§ Problem statement
Whenever a picture appears, omit it, and set down everything else in the records exactly.

• • • • • • •

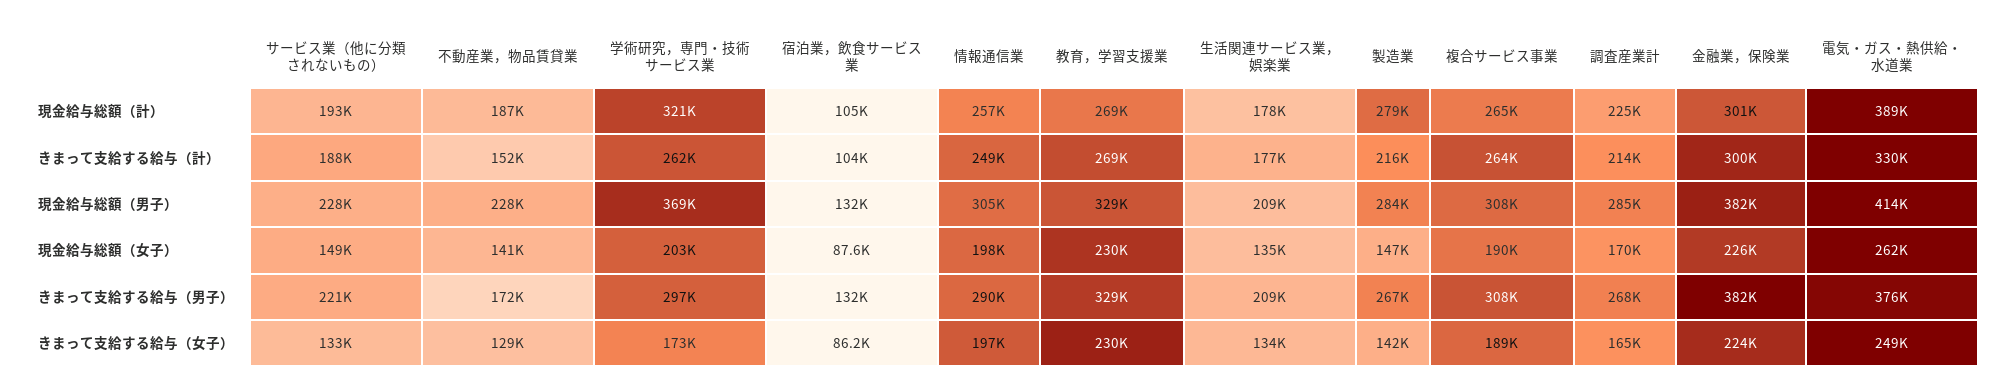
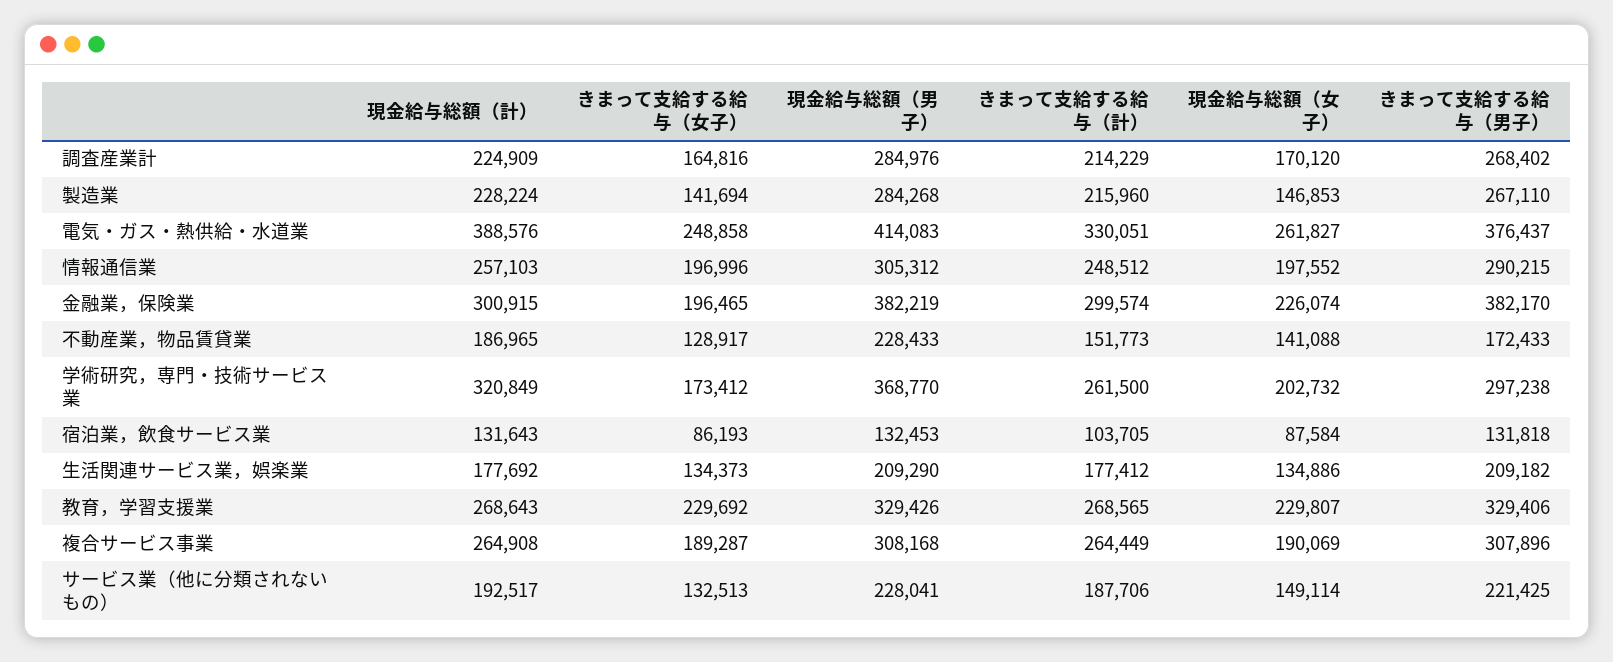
  {
    "サービス業（他に分類されないもの）": {
      "現金給与総額（計）": 192517,
      "きまって支給する給与（計）": 187706,
      "現金給与総額（男子）": 228041,
      "現金給与総額（女子）": 149114,
      "きまって支給する給与（男子）": 221425,
      "きまって支給する給与（女子）": 132513
    },
    "不動産業，物品賃貸業": {
      "現金給与総額（計）": 186965,
      "きまって支給する給与（計）": 151773,
      "現金給与総額（男子）": 228433,
      "現金給与総額（女子）": 141088,
      "きまって支給する給与（男子）": 172433,
      "きまって支給する給与（女子）": 128917
    },
    "学術研究，専門・技術サービス業": {
      "現金給与総額（計）": 320849,
      "きまって支給する給与（計）": 261500,
      "現金給与総額（男子）": 368770,
      "現金給与総額（女子）": 202732,
      "きまって支給する給与（男子）": 297238,
      "きまって支給する給与（女子）": 173412
    },
    "宿泊業，飲食サービス業": {
-     "現金給与総額（計）": 105000,
+     "現金給与総額（計）": 131643,
      "きまって支給する給与（計）": 103705,
      "現金給与総額（男子）": 132453,
      "現金給与総額（女子）": 87584,
      "きまって支給する給与（男子）": 131818,
      "きまって支給する給与（女子）": 86193
    },
    "情報通信業": {
      "現金給与総額（計）": 257103,
      "きまって支給する給与（計）": 248512,
      "現金給与総額（男子）": 305312,
      "現金給与総額（女子）": 197552,
      "きまって支給する給与（男子）": 290215,
      "きまって支給する給与（女子）": 196996
    },
    "教育，学習支援業": {
      "現金給与総額（計）": 268643,
      "きまって支給する給与（計）": 268565,
      "現金給与総額（男子）": 329426,
      "現金給与総額（女子）": 229807,
      "きまって支給する給与（男子）": 329406,
      "きまって支給する給与（女子）": 229692
    },
    "生活関連サービス業，娯楽業": {
      "現金給与総額（計）": 177692,
      "きまって支給する給与（計）": 177412,
      "現金給与総額（男子）": 209290,
      "現金給与総額（女子）": 134886,
      "きまって支給する給与（男子）": 209182,
      "きまって支給する給与（女子）": 134373
    },
    "製造業": {
-     "現金給与総額（計）": 279000,
+     "現金給与総額（計）": 228224,
      "きまって支給する給与（計）": 215960,
      "現金給与総額（男子）": 284268,
      "現金給与総額（女子）": 146853,
      "きまって支給する給与（男子）": 267110,
      "きまって支給する給与（女子）": 141694
    },
    "複合サービス事業": {
      "現金給与総額（計）": 264908,
      "きまって支給する給与（計）": 264449,
      "現金給与総額（男子）": 308168,
      "現金給与総額（女子）": 190069,
      "きまって支給する給与（男子）": 307896,
      "きまって支給する給与（女子）": 189287
    },
    "調査産業計": {
      "現金給与総額（計）": 224909,
      "きまって支給する給与（計）": 214229,
      "現金給与総額（男子）": 284976,
      "現金給与総額（女子）": 170120,
      "きまって支給する給与（男子）": 268402,
      "きまって支給する給与（女子）": 164816
    },
    "金融業，保険業": {
      "現金給与総額（計）": 300915,
      "きまって支給する給与（計）": 299574,
      "現金給与総額（男子）": 382219,
      "現金給与総額（女子）": 226074,
      "きまって支給する給与（男子）": 382170,
-     "きまって支給する給与（女子）": 224000
+     "きまって支給する給与（女子）": 196465
    },
    "電気・ガス・熱供給・水道業": {
      "現金給与総額（計）": 388576,
      "きまって支給する給与（計）": 330051,
      "現金給与総額（男子）": 414083,
      "現金給与総額（女子）": 261827,
      "きまって支給する給与（男子）": 376437,
      "きまって支給する給与（女子）": 248858
    }
  }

• • • • • • •

§ Expected answer
  {
    "サービス業（他に分類されないもの）": {
      "現金給与総額（計）": 192517,
      "きまって支給する給与（計）": 187706,
      "現金給与総額（男子）": 228041,
      "現金給与総額（女子）": 149114,
      "きまって支給する給与（男子）": 221425,
      "きまって支給する給与（女子）": 132513
    },
    "不動産業，物品賃貸業": {
      "現金給与総額（計）": 186965,
      "きまって支給する給与（計）": 151773,
      "現金給与総額（男子）": 228433,
      "現金給与総額（女子）": 141088,
      "きまって支給する給与（男子）": 172433,
      "きまって支給する給与（女子）": 128917
    },
    "学術研究，専門・技術サービス業": {
      "現金給与総額（計）": 320849,
      "きまって支給する給与（計）": 261500,
      "現金給与総額（男子）": 368770,
      "現金給与総額（女子）": 202732,
      "きまって支給する給与（男子）": 297238,
      "きまって支給する給与（女子）": 173412
    },
    "宿泊業，飲食サービス業": {
-     "現金給与総額（計）": 105000,
+     "現金給与総額（計）": 131643,
      "きまって支給する給与（計）": 103705,
      "現金給与総額（男子）": 132453,
      "現金給与総額（女子）": 87584,
      "きまって支給する給与（男子）": 131818,
      "きまって支給する給与（女子）": 86193
    },
    "情報通信業": {
      "現金給与総額（計）": 257103,
      "きまって支給する給与（計）": 248512,
      "現金給与総額（男子）": 305312,
      "現金給与総額（女子）": 197552,
      "きまって支給する給与（男子）": 290215,
      "きまって支給する給与（女子）": 196996
    },
    "教育，学習支援業": {
      "現金給与総額（計）": 268643,
      "きまって支給する給与（計）": 268565,
      "現金給与総額（男子）": 329426,
      "現金給与総額（女子）": 229807,
      "きまって支給する給与（男子）": 329406,
      "きまって支給する給与（女子）": 229692
    },
    "生活関連サービス業，娯楽業": {
      "現金給与総額（計）": 177692,
      "きまって支給する給与（計）": 177412,
      "現金給与総額（男子）": 209290,
      "現金給与総額（女子）": 134886,
      "きまって支給する給与（男子）": 209182,
      "きまって支給する給与（女子）": 134373
    },
    "製造業": {
-     "現金給与総額（計）": 279000,
+     "現金給与総額（計）": 228224,
      "きまって支給する給与（計）": 215960,
      "現金給与総額（男子）": 284268,
      "現金給与総額（女子）": 146853,
      "きまって支給する給与（男子）": 267110,
      "きまって支給する給与（女子）": 141694
    },
    "複合サービス事業": {
      "現金給与総額（計）": 264908,
      "きまって支給する給与（計）": 264449,
      "現金給与総額（男子）": 308168,
      "現金給与総額（女子）": 190069,
      "きまって支給する給与（男子）": 307896,
      "きまって支給する給与（女子）": 189287
    },
    "調査産業計": {
      "現金給与総額（計）": 224909,
      "きまって支給する給与（計）": 214229,
      "現金給与総額（男子）": 284976,
      "現金給与総額（女子）": 170120,
      "きまって支給する給与（男子）": 268402,
      "きまって支給する給与（女子）": 164816
    },
    "金融業，保険業": {
      "現金給与総額（計）": 300915,
      "きまって支給する給与（計）": 299574,
      "現金給与総額（男子）": 382219,
      "現金給与総額（女子）": 226074,
      "きまって支給する給与（男子）": 382170,
-     "きまって支給する給与（女子）": 224000
+     "きまって支給する給与（女子）": 196465
    },
    "電気・ガス・熱供給・水道業": {
      "現金給与総額（計）": 388576,
      "きまって支給する給与（計）": 330051,
      "現金給与総額（男子）": 414083,
      "現金給与総額（女子）": 261827,
      "きまって支給する給与（男子）": 376437,
      "きまって支給する給与（女子）": 248858
    }
  }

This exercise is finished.